I abhor the man’s vulgarity when he says “What is right for one man is right for another”; “Do not to others that which you would not that they should do unto you.”. . . . The hypothesis here is ignoble to the last degree: it is taken for granted that there is some sort of equivalence in value between my actions and thine.

I do not point to the evil and pain of existence with the finger of reproach, but rather entertain the hope that life may one day become more evil and more full of suffering than it has ever been.

Man shall be trained for war and woman for the recreation of the warrior. All else is folly. . . . Thou goest to woman? Do not forget thy whip.

A declaration of war on the masses by higher men is needed. . . . A doctrine is needed powerful enough to work as a breeding agent: strengthening the strong, paralyzing and destructive for the world-weary. The annihilation of the humbug called “morality.” . . . The annihilation of the decaying races. . . . Dominion over the earth as a means of producing a higher type.
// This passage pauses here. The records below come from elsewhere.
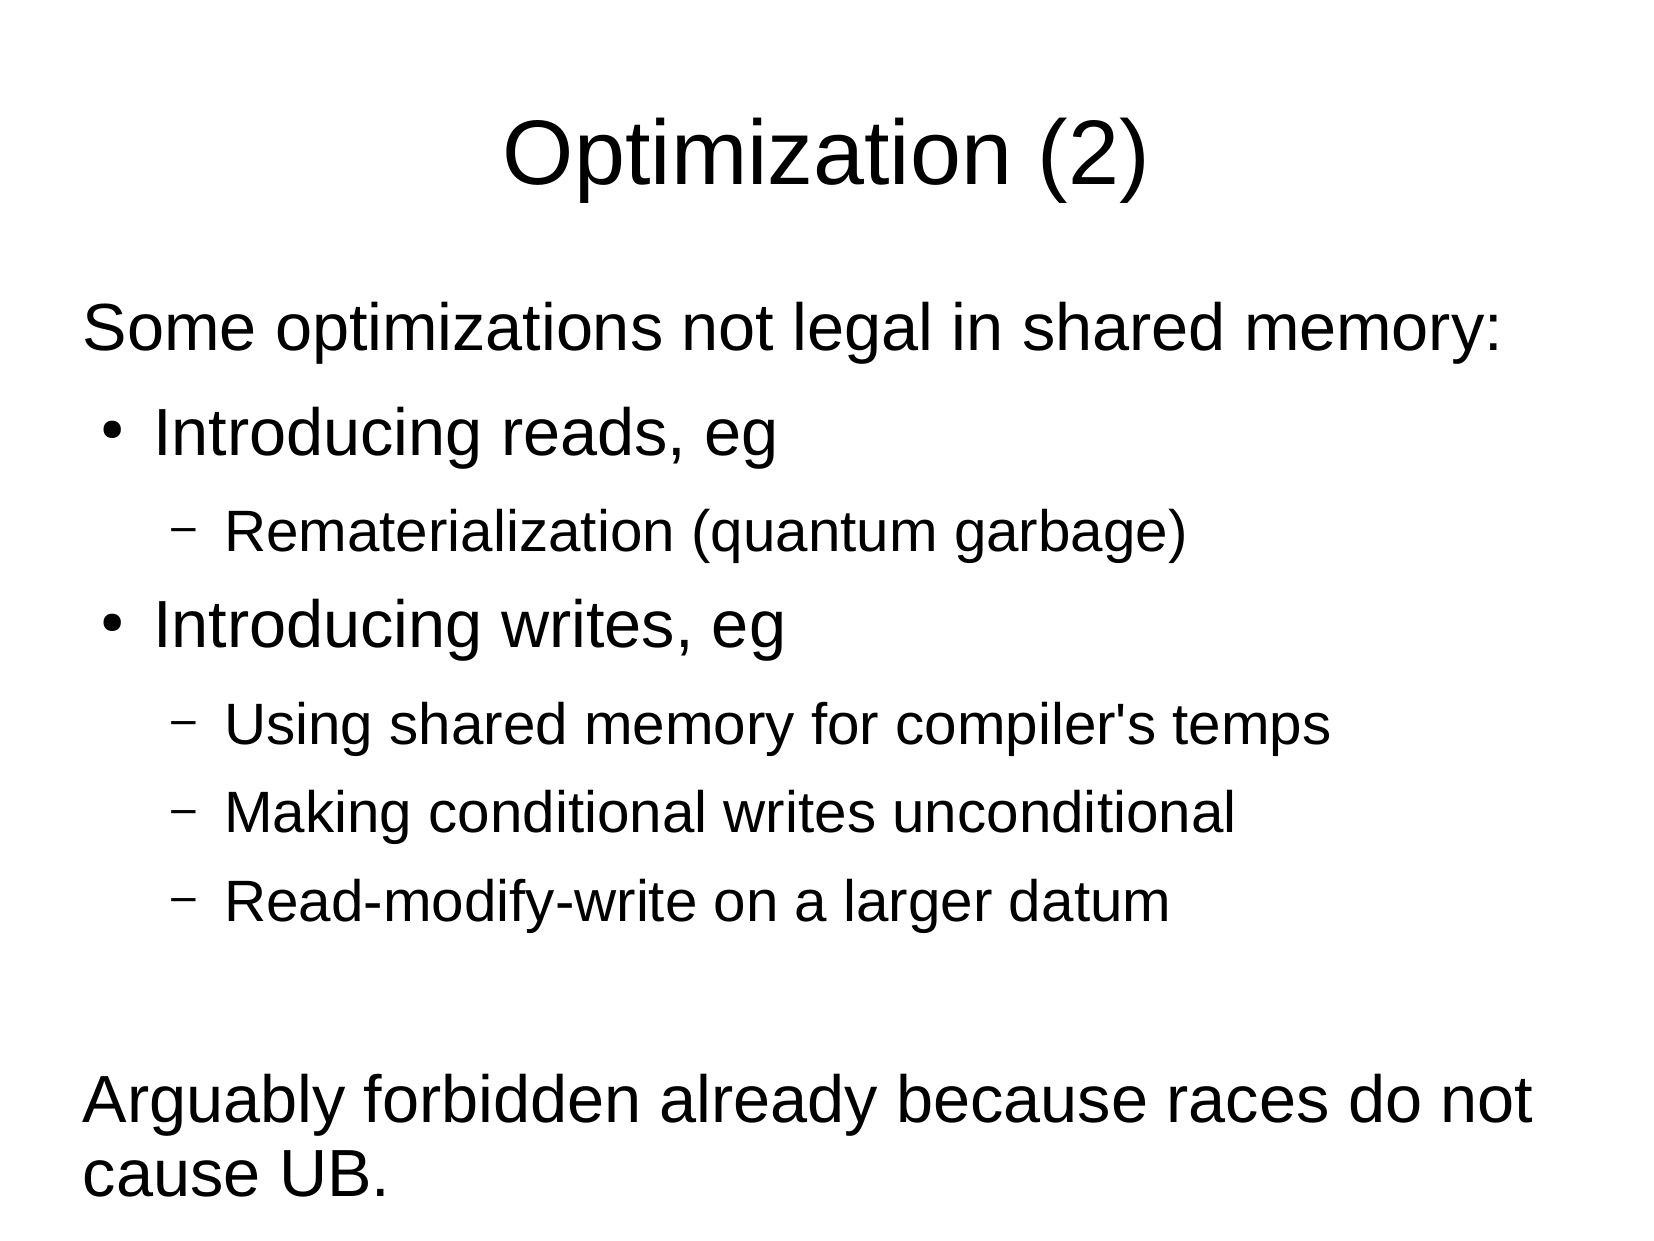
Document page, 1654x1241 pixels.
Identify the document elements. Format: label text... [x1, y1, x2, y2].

list Some optimizations not legal in shared memory: Introducing reads, eg Rematerialization (quantum garbage) Introducing writes, eg Using shared memory for compiler's temps Making conditional writes unconditional Read-modify-write on a larger datum Arguably forbidden already because races do not cause UB. [82, 290, 1571, 1210]
title Optimization (2) [82, 49, 1571, 257]
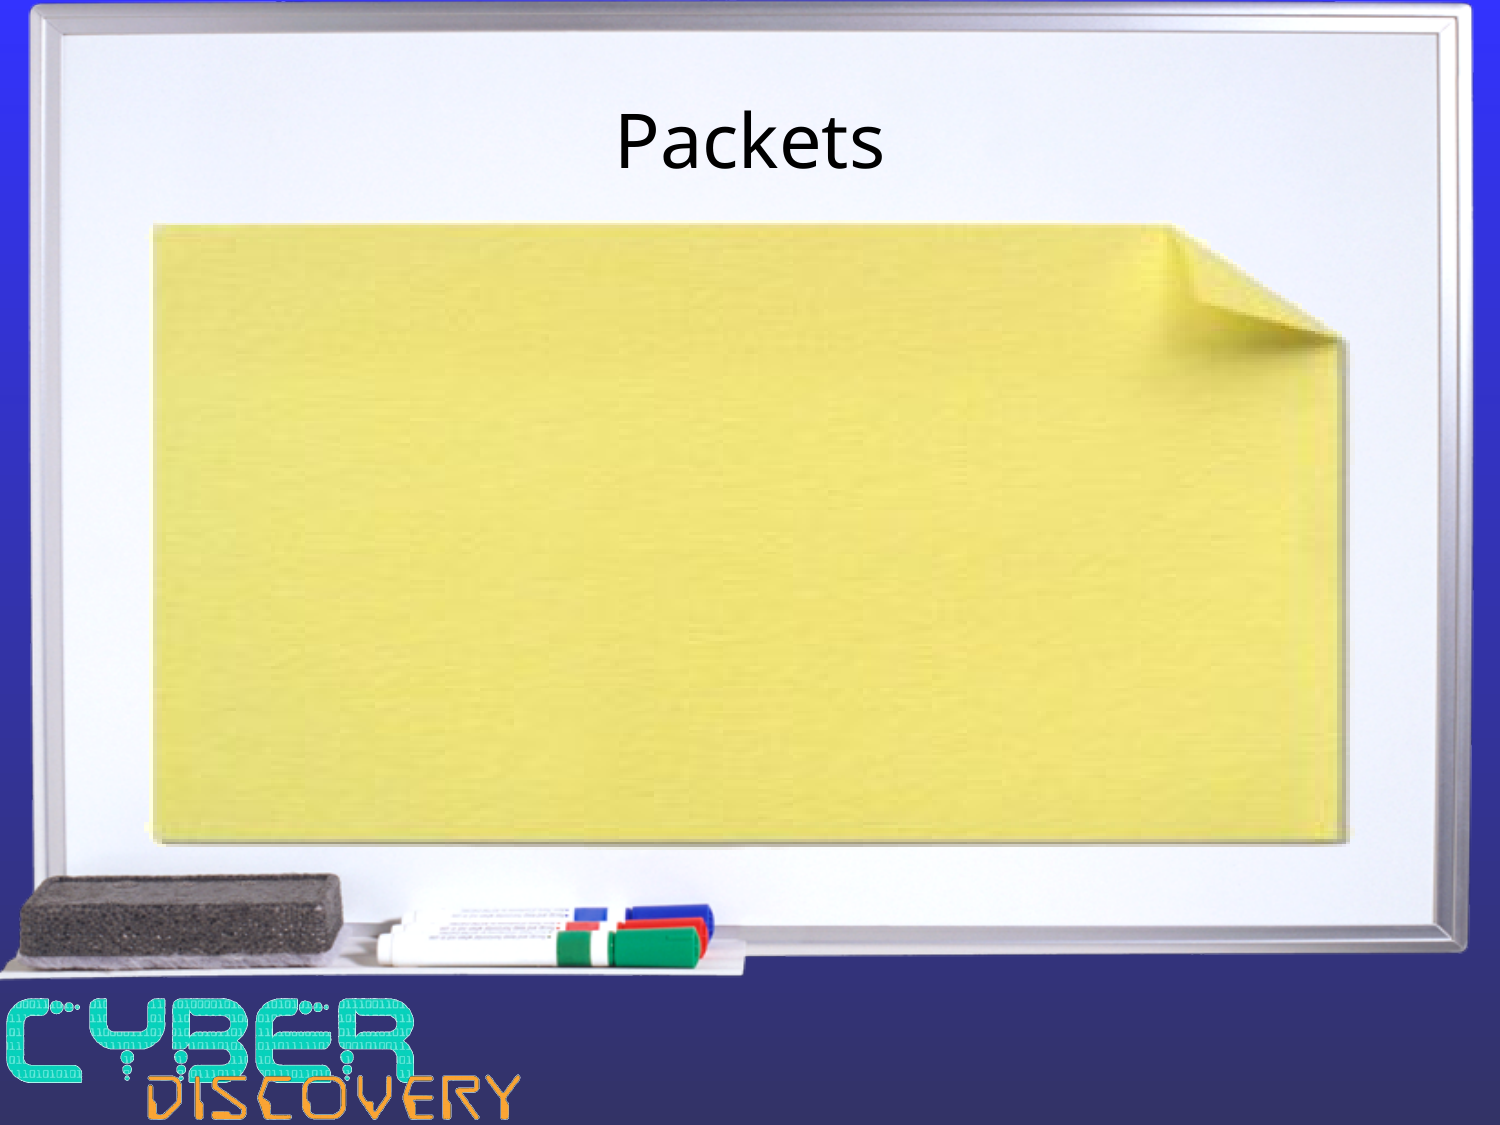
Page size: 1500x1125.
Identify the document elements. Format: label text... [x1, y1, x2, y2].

picture [0, 0, 1500, 1125]
title Packets [74, 44, 1425, 233]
That higher Party of Life which would take the greatest of all tasks into its hands, the higher breeding of humanity, including the merciless extermination of everything degenerate and parasitical, would make possible again that excess of life on earth from which the Dionysian state will grow again.110

These genocidal ravings may sound like they come from a transgressive adolescent who has been listening to too much death metal, or a broad parody of a James Bond villain like Dr. Evil in Austin Powers. In fact Nietzsche is among the most influential thinkers of the 20th century, continuing into the 21st.

Most obviously, Nietzsche helped inspire the romantic militarism that led to the First World War and the fascism that led to the Second. Though Nietzsche himself was neither a German nationalist nor an anti-Semite, it’s no coincidence that these quotations leap off the page as quintessential Nazism: Nietzsche posthumously became the Nazis’ court philosopher. (In his first year as chancellor, Hitler made a pilgrimage to the Nietzsche Archive, presided over by Elisabeth Förster-Nietzsche, the philosopher’s sister and literary executor, who tirelessly encouraged the connection.) The link to Italian Fascism is even more direct: Benito Mussolini wrote in 1921 that “the moment relativism linked up with Nietzsche, and with his Will to Power, was when Italian Fascism became, as it still is, the most magnificent creation of an individual and a national Will to Power.”111 The links to Bolshevism and Stalinism—from the Superman to the New Soviet Man—are less well known but amply documented by the historian Bernice Glatzer Rosenthal.112 The connections between Nietzsche’s ideas and the megadeath movements of the 20th century are obvious enough: a glorification of violence and power, an eagerness to raze the institutions of liberal democracy, a contempt for most of humanity, and a stone-hearted indifference to human life.